Given data:
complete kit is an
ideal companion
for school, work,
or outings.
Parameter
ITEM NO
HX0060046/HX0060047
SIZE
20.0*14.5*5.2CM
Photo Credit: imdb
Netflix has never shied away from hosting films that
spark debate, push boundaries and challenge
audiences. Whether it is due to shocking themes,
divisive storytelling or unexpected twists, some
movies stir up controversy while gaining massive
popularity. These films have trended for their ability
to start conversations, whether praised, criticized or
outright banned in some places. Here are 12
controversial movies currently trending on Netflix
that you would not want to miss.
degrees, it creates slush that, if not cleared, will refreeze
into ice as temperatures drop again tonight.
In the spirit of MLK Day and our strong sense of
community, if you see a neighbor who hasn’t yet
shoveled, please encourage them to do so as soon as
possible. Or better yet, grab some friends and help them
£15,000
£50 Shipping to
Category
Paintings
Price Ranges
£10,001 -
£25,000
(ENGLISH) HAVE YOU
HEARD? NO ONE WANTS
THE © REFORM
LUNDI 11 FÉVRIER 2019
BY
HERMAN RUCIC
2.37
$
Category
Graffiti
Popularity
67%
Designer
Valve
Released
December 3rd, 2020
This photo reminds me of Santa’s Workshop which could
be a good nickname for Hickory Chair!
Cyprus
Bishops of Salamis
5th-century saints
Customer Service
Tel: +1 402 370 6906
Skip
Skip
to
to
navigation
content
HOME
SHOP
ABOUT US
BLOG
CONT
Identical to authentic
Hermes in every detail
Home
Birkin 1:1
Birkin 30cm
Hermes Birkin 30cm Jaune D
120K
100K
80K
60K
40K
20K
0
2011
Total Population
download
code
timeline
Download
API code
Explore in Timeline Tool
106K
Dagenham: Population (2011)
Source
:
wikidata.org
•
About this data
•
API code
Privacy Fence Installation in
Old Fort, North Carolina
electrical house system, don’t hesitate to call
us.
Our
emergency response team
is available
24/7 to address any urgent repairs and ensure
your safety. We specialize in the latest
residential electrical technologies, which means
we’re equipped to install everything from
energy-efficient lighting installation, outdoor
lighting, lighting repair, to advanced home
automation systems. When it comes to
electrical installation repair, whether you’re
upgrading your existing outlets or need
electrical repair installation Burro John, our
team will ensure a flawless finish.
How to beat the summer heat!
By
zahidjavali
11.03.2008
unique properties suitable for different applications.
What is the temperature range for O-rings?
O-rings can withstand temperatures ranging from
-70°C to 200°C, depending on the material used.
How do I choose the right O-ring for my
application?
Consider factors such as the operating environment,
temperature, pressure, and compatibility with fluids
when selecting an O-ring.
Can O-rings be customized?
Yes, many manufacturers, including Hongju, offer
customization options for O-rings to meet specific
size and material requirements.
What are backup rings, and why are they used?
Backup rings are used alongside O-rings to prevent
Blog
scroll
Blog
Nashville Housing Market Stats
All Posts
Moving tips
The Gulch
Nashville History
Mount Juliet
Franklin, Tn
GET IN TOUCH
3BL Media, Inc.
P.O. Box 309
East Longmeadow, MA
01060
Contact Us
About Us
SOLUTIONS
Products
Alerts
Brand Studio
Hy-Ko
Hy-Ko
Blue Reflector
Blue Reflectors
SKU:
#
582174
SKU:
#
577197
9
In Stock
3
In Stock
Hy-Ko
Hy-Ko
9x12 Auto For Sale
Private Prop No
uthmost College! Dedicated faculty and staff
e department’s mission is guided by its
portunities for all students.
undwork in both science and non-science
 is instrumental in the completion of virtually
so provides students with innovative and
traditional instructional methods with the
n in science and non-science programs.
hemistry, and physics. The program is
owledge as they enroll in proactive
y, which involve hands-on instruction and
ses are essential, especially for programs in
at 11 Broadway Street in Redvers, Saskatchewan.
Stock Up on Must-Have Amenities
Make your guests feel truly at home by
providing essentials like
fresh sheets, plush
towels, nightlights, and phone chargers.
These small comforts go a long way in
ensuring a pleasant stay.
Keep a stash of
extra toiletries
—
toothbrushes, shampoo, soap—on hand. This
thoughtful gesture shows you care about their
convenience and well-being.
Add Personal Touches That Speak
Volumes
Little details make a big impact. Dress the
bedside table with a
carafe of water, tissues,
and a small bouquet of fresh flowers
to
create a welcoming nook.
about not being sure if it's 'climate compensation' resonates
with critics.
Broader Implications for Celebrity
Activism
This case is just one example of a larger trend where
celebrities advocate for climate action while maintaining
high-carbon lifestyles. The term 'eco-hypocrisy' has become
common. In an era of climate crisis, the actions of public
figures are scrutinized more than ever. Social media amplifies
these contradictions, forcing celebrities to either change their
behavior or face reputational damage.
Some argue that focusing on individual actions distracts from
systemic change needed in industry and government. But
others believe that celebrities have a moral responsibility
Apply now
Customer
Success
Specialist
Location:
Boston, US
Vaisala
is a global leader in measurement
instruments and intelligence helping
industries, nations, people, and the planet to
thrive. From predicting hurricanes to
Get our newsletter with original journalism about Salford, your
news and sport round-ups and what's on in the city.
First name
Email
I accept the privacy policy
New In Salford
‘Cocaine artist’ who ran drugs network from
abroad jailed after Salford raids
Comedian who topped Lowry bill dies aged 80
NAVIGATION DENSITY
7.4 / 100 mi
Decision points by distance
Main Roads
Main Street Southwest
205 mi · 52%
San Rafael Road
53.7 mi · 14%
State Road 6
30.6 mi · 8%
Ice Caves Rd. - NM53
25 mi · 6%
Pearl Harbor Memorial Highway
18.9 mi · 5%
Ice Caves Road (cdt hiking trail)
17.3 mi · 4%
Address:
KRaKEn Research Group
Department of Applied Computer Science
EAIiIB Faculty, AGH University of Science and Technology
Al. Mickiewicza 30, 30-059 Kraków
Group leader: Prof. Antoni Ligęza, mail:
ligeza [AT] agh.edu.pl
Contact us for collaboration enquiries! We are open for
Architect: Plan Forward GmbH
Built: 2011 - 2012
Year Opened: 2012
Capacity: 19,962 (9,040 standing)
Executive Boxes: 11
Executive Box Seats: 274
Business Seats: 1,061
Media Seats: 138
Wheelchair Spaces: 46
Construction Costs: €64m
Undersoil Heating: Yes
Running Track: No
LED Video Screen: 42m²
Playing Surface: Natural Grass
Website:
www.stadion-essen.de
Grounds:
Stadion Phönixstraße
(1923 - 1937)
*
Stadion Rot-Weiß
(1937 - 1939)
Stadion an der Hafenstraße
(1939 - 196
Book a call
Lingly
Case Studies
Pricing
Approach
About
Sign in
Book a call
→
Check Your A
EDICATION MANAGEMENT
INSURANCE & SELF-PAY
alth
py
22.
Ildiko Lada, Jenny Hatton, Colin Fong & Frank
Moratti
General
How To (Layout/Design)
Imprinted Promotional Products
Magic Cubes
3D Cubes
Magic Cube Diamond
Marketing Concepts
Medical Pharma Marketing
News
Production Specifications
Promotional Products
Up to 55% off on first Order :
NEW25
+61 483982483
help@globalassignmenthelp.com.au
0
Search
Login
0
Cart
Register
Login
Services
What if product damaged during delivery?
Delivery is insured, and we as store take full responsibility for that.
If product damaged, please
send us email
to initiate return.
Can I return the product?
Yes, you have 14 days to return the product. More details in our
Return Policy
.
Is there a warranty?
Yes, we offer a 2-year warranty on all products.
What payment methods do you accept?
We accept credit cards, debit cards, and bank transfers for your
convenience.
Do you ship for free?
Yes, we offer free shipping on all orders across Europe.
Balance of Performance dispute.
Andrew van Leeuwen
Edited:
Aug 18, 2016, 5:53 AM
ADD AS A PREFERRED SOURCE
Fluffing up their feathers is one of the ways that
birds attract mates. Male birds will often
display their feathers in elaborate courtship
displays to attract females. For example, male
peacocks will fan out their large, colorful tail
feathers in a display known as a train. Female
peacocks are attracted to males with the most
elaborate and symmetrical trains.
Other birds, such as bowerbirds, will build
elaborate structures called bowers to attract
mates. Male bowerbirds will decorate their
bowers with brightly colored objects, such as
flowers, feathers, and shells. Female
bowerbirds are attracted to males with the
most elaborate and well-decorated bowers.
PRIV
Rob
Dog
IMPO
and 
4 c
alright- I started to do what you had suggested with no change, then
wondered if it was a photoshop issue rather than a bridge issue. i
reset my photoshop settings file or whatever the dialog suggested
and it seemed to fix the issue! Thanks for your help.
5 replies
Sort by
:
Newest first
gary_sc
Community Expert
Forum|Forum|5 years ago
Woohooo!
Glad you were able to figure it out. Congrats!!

Action item: Above this instruction are the records; retype exactly the lines from the one containing "Pearl Harbor Memorial Highway" up to and including the one containing "birds attract mates. Male birds will often".

Result of the task:
Pearl Harbor Memorial Highway
18.9 mi · 5%
Ice Caves Road (cdt hiking trail)
17.3 mi · 4%
Address:
KRaKEn Research Group
Department of Applied Computer Science
EAIiIB Faculty, AGH University of Science and Technology
Al. Mickiewicza 30, 30-059 Kraków
Group leader: Prof. Antoni Ligęza, mail:
ligeza [AT] agh.edu.pl
Contact us for collaboration enquiries! We are open for
Architect: Plan Forward GmbH
Built: 2011 - 2012
Year Opened: 2012
Capacity: 19,962 (9,040 standing)
Executive Boxes: 11
Executive Box Seats: 274
Business Seats: 1,061
Media Seats: 138
Wheelchair Spaces: 46
Construction Costs: €64m
Undersoil Heating: Yes
Running Track: No
LED Video Screen: 42m²
Playing Surface: Natural Grass
Website:
www.stadion-essen.de
Grounds:
Stadion Phönixstraße
(1923 - 1937)
*
Stadion Rot-Weiß
(1937 - 1939)
Stadion an der Hafenstraße
(1939 - 196
Book a call
Lingly
Case Studies
Pricing
Approach
About
Sign in
Book a call
→
Check Your A
EDICATION MANAGEMENT
INSURANCE & SELF-PAY
alth
py
22.
Ildiko Lada, Jenny Hatton, Colin Fong & Frank
Moratti
General
How To (Layout/Design)
Imprinted Promotional Products
Magic Cubes
3D Cubes
Magic Cube Diamond
Marketing Concepts
Medical Pharma Marketing
News
Production Specifications
Promotional Products
Up to 55% off on first Order :
NEW25
+61 483982483
help@globalassignmenthelp.com.au
0
Search
Login
0
Cart
Register
Login
Services
What if product damaged during delivery?
Delivery is insured, and we as store take full responsibility for that.
If product damaged, please
send us email
to initiate return.
Can I return the product?
Yes, you have 14 days to return the product. More details in our
Return Policy
.
Is there a warranty?
Yes, we offer a 2-year warranty on all products.
What payment methods do you accept?
We accept credit cards, debit cards, and bank transfers for your
convenience.
Do you ship for free?
Yes, we offer free shipping on all orders across Europe.
Balance of Performance dispute.
Andrew van Leeuwen
Edited:
Aug 18, 2016, 5:53 AM
ADD AS A PREFERRED SOURCE
Fluffing up their feathers is one of the ways that
birds attract mates. Male birds will often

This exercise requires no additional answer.